Exercise data
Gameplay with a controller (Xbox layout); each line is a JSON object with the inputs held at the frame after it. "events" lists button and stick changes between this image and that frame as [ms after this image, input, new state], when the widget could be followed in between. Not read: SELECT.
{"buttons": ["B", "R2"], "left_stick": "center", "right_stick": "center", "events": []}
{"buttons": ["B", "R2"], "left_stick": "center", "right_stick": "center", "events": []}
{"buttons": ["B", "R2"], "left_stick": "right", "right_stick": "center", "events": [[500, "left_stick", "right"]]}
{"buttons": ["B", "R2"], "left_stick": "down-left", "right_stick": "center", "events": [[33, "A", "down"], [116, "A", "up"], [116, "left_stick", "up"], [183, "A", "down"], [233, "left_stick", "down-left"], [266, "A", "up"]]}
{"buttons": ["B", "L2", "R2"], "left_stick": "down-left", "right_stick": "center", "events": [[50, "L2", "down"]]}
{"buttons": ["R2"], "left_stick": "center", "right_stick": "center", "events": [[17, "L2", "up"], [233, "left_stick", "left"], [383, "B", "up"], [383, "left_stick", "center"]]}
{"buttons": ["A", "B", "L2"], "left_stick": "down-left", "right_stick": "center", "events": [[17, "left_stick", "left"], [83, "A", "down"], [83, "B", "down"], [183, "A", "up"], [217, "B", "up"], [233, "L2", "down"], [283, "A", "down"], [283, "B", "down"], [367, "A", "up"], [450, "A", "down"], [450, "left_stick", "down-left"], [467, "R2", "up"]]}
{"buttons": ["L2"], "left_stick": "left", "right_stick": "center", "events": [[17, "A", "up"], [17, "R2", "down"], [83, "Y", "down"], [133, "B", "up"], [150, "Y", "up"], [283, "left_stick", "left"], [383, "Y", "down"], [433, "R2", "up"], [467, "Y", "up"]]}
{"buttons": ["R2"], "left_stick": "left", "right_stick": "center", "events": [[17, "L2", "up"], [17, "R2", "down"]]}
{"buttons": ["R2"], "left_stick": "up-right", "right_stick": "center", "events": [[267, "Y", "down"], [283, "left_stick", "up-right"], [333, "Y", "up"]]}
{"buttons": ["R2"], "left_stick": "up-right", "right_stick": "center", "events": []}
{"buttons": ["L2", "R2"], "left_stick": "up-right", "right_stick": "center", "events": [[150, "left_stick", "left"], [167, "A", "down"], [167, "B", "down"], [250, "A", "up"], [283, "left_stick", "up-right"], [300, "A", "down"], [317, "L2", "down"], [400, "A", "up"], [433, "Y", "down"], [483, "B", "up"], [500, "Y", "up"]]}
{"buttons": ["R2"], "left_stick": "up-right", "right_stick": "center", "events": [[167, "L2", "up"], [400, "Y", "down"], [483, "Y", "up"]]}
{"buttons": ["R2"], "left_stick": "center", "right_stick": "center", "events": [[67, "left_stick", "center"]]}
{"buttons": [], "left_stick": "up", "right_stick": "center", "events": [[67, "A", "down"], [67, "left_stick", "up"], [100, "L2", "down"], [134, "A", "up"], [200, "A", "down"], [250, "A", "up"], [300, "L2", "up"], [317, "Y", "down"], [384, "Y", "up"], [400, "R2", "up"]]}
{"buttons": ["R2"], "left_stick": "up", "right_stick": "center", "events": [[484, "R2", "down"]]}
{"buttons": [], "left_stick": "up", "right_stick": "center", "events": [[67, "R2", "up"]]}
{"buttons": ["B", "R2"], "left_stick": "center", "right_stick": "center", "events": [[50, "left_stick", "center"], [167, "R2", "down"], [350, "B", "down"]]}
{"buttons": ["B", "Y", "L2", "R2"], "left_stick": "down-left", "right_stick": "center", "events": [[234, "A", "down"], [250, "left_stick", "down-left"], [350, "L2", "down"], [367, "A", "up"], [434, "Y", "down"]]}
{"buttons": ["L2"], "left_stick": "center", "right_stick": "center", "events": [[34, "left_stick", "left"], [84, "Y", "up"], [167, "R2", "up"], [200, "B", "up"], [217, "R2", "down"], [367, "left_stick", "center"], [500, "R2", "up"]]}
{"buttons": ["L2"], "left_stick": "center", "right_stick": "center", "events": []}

Problem requirements
Now write the data shown above out again, word for word.

Task answer
Gameplay with a controller (Xbox layout); each line is a JSON object with the inputs held at the frame after it. "events" lists button and stick changes between this image and that frame as [ms after this image, input, new state], when the widget could be followed in between. Not read: SELECT.
{"buttons": ["B", "R2"], "left_stick": "center", "right_stick": "center", "events": []}
{"buttons": ["B", "R2"], "left_stick": "center", "right_stick": "center", "events": []}
{"buttons": ["B", "R2"], "left_stick": "right", "right_stick": "center", "events": [[500, "left_stick", "right"]]}
{"buttons": ["B", "R2"], "left_stick": "down-left", "right_stick": "center", "events": [[33, "A", "down"], [116, "A", "up"], [116, "left_stick", "up"], [183, "A", "down"], [233, "left_stick", "down-left"], [266, "A", "up"]]}
{"buttons": ["B", "L2", "R2"], "left_stick": "down-left", "right_stick": "center", "events": [[50, "L2", "down"]]}
{"buttons": ["R2"], "left_stick": "center", "right_stick": "center", "events": [[17, "L2", "up"], [233, "left_stick", "left"], [383, "B", "up"], [383, "left_stick", "center"]]}
{"buttons": ["A", "B", "L2"], "left_stick": "down-left", "right_stick": "center", "events": [[17, "left_stick", "left"], [83, "A", "down"], [83, "B", "down"], [183, "A", "up"], [217, "B", "up"], [233, "L2", "down"], [283, "A", "down"], [283, "B", "down"], [367, "A", "up"], [450, "A", "down"], [450, "left_stick", "down-left"], [467, "R2", "up"]]}
{"buttons": ["L2"], "left_stick": "left", "right_stick": "center", "events": [[17, "A", "up"], [17, "R2", "down"], [83, "Y", "down"], [133, "B", "up"], [150, "Y", "up"], [283, "left_stick", "left"], [383, "Y", "down"], [433, "R2", "up"], [467, "Y", "up"]]}
{"buttons": ["R2"], "left_stick": "left", "right_stick": "center", "events": [[17, "L2", "up"], [17, "R2", "down"]]}
{"buttons": ["R2"], "left_stick": "up-right", "right_stick": "center", "events": [[267, "Y", "down"], [283, "left_stick", "up-right"], [333, "Y", "up"]]}
{"buttons": ["R2"], "left_stick": "up-right", "right_stick": "center", "events": []}
{"buttons": ["L2", "R2"], "left_stick": "up-right", "right_stick": "center", "events": [[150, "left_stick", "left"], [167, "A", "down"], [167, "B", "down"], [250, "A", "up"], [283, "left_stick", "up-right"], [300, "A", "down"], [317, "L2", "down"], [400, "A", "up"], [433, "Y", "down"], [483, "B", "up"], [500, "Y", "up"]]}
{"buttons": ["R2"], "left_stick": "up-right", "right_stick": "center", "events": [[167, "L2", "up"], [400, "Y", "down"], [483, "Y", "up"]]}
{"buttons": ["R2"], "left_stick": "center", "right_stick": "center", "events": [[67, "left_stick", "center"]]}
{"buttons": [], "left_stick": "up", "right_stick": "center", "events": [[67, "A", "down"], [67, "left_stick", "up"], [100, "L2", "down"], [134, "A", "up"], [200, "A", "down"], [250, "A", "up"], [300, "L2", "up"], [317, "Y", "down"], [384, "Y", "up"], [400, "R2", "up"]]}
{"buttons": ["R2"], "left_stick": "up", "right_stick": "center", "events": [[484, "R2", "down"]]}
{"buttons": [], "left_stick": "up", "right_stick": "center", "events": [[67, "R2", "up"]]}
{"buttons": ["B", "R2"], "left_stick": "center", "right_stick": "center", "events": [[50, "left_stick", "center"], [167, "R2", "down"], [350, "B", "down"]]}
{"buttons": ["B", "Y", "L2", "R2"], "left_stick": "down-left", "right_stick": "center", "events": [[234, "A", "down"], [250, "left_stick", "down-left"], [350, "L2", "down"], [367, "A", "up"], [434, "Y", "down"]]}
{"buttons": ["L2"], "left_stick": "center", "right_stick": "center", "events": [[34, "left_stick", "left"], [84, "Y", "up"], [167, "R2", "up"], [200, "B", "up"], [217, "R2", "down"], [367, "left_stick", "center"], [500, "R2", "up"]]}
{"buttons": ["L2"], "left_stick": "center", "right_stick": "center", "events": []}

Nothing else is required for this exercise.